USING THE INFORMATION:
a) Answer these about the passage on asymmetric negative refraction:
(i) At what frequencies does the mechanical metamaterial work?
(ii) What name was given to the phenomenon the new metamaterial shows?
(iii) In the new metamaterial, how are waves refracted when they come from the side that does not give negative refraction?
b) Extend the passage on asymmetric negative refraction with what comes after its last sentence.

EXTRACT TO READ:
◆ ◆ ◆ ◆ ◆

Known examples of negative refraction in metamaterials do not distinguish between positive and negative angles of incidence. A group of scientists led by Cnr Nano have shown that it is possible to break this symmetry using a simple design, and demonstrate it using a mechanical metamaterial working at GHz frequencies. The study, published in Nature Communications, is another step towards the control of GHz mechanical waves and can help the evolution of the modern technologies based on GHz nanomechanics.

 

In recent years it has been possible to overcome the limitations of ordinary materials by means of the so-called metamaterials, which consist of arrangements of small elements, artificially fabricated with special shapes, such that their properties are not found in usual materials. Now Alessandro Pitanti and Simone Zanotto from Cnr Nano in collaboration with Istituto Officina dei Materiali Cnr and the Paul Drude Institute have engineered a new metamaterial showing a not-yet-observed phenomenon, that was given the name of asymmetric negative refraction.

 

When entering specifically structured metamaterials, light beams and waves undergo negative refraction. However, presently known negative refraction systems are symmetric, in that they cannot distinguish between positive and negative angles of incidence. In the new paper, researchers demonstrate that the symmetry of this property can be broken, as illustrated by Simone Zanotto: “When a wave is incident obliquely on the metamaterial, it will cross the interface and proceed bent in the same side from where it arrived. This is called negative refraction. The metamaterial we’ve engineered shows an even more exotic behaviour: it behaves differently depending upon the side from where the wave arrives – be it from the left or from the right”. Waves are hence refracted in negative way when coming from a side and in ordinary way when coming from the other one (see figure 1) .

◆ ◆ ◆ ◆ ◆

MATERIAL SUPPLIED:
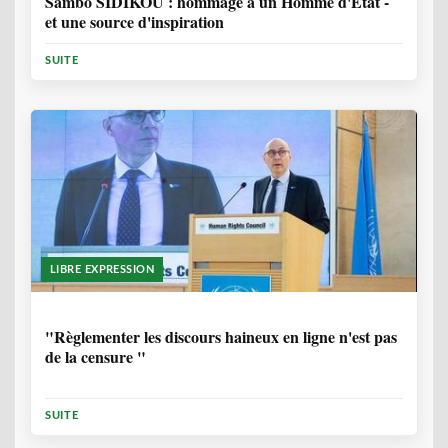
Sambo SIDIKOU : hommage à un Homme d'Etat -
et une source d'inspiration
SUITE
LIBRE EXPRESSION
1 ANNÉE, 6 MOIS
"Règlementer les discours haineux en ligne n'est pas
de la censure "
SUITE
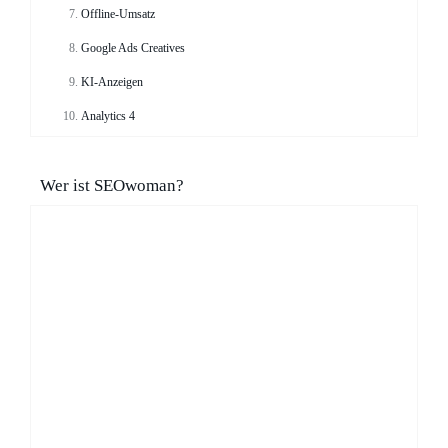
Offline-Umsatz
Google Ads Creatives
KI-Anzeigen
Analytics 4
Wer ist SEOwoman?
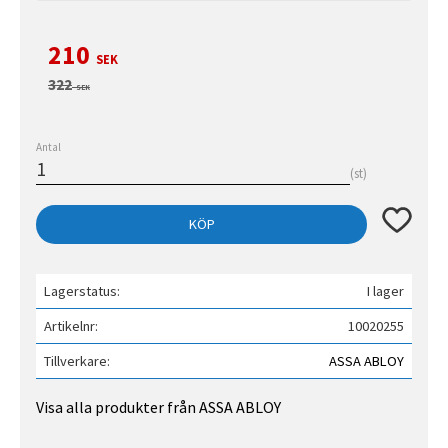
Nedsatt pris:
210
SEK
Ordinarie pris:
322
SEK
Antal
st
Lägg till 
KÖP
Lagerstatus
I lager
Artikelnr
10020255
Tillverkare
ASSA ABLOY
Visa alla produkter från ASSA ABLOY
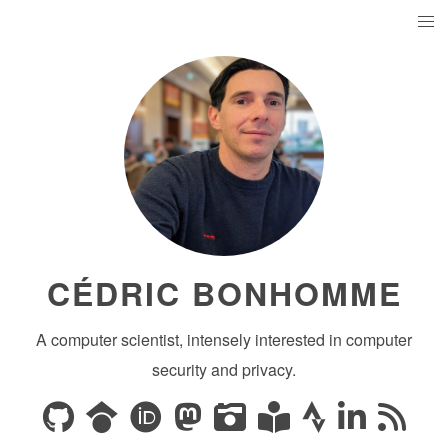
CÉDRIC BONHOMME
A computer scientist, intensely interested in computer
security and privacy.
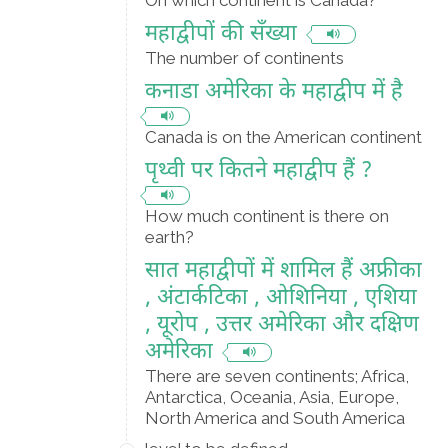
On which continent is Canada?
महाद्वीपों की सँख्या
The number of continents
कनाडा अमेरिका के महाद्वीप में है
Canada is on the American continent
पृथ्वी पर कितने महाद्वीप हैं ?
How much continent is there on
earth?
सात महाद्वीपों में शामिल हैं अफ्रीका
, अंटार्कटिका , ओशिनिया , एशिया
, यूरोप , उत्तर अमेरिका और दक्षिण
अमेरिका
There are seven continents; Africa,
Antarctica, Oceania, Asia, Europe,
North America and South America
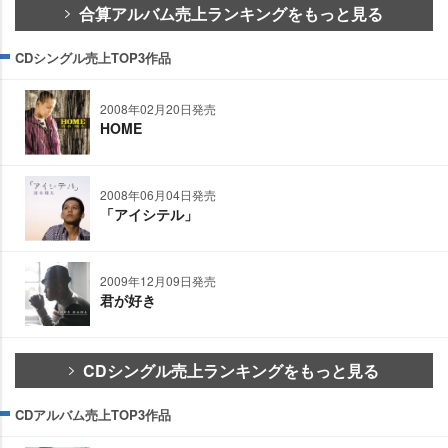
合算アルバム売上ランキングをもっと見る
CDシングル売上TOP3作品
2008年02月20日発売
HOME
2008年06月04日発売
「アイシテル」
2009年12月09日発売
君が好き
CDシングル売上ランキングをもっと見る
CDアルバム売上TOP3作品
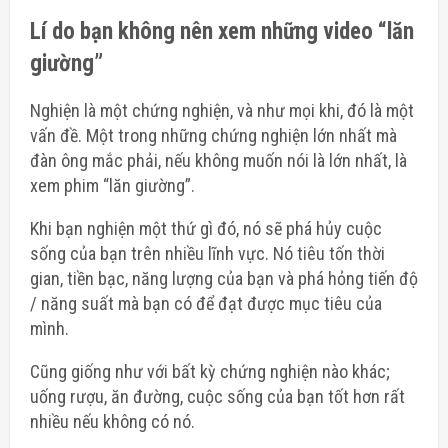
Lí do bạn không nên xem những video “lăn
giường”
Nghiện là một chứng nghiện, và như mọi khi, đó là một
vấn đề. Một trong những chứng nghiện lớn nhất mà
đàn ông mắc phải, nếu không muốn nói là lớn nhất, là
xem phim “lăn giường”.
Khi bạn nghiện một thứ gì đó, nó sẽ phá hủy cuộc
sống của bạn trên nhiều lĩnh vực. Nó tiêu tốn thời
gian, tiền bạc, năng lượng của bạn và phá hỏng tiến độ
/ năng suất mà bạn có để đạt được mục tiêu của
mình.
Cũng giống như với bất kỳ chứng nghiện nào khác;
uống rượu, ăn đường, cuộc sống của bạn tốt hơn rất
nhiều nếu không có nó.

◆ ◆ ◆ ◆ ◆

ANSWERS BY ITEM:
a)
(i) GHz frequencies.
(ii) Asymmetric negative refraction.
(iii) In the ordinary way.

b)
 

Researchers obtained this strongly unusual phenomenon using an extremely simple material design: an array of L-shape holes arranged in a square lattice and etched in a gallium arsenide layer. The new metamaterial has been realized through advanced nanofabrication techniques by Simone Zanotto starting from materials grown by Giorgio Biasiol at Cnr Iom laboratories. It has then been tested using mechanical waves, whose exotic behavior was predicted by finite-element simulatons run by Alessandro Pitanti. Experimental characterization has been performed in collaboration with Paul-Drude-Institut in Berlin, where the research group of Dr. Paulo Santos has a world-leading expertise in the measurement of high-frequency mechanics of solid-state systems.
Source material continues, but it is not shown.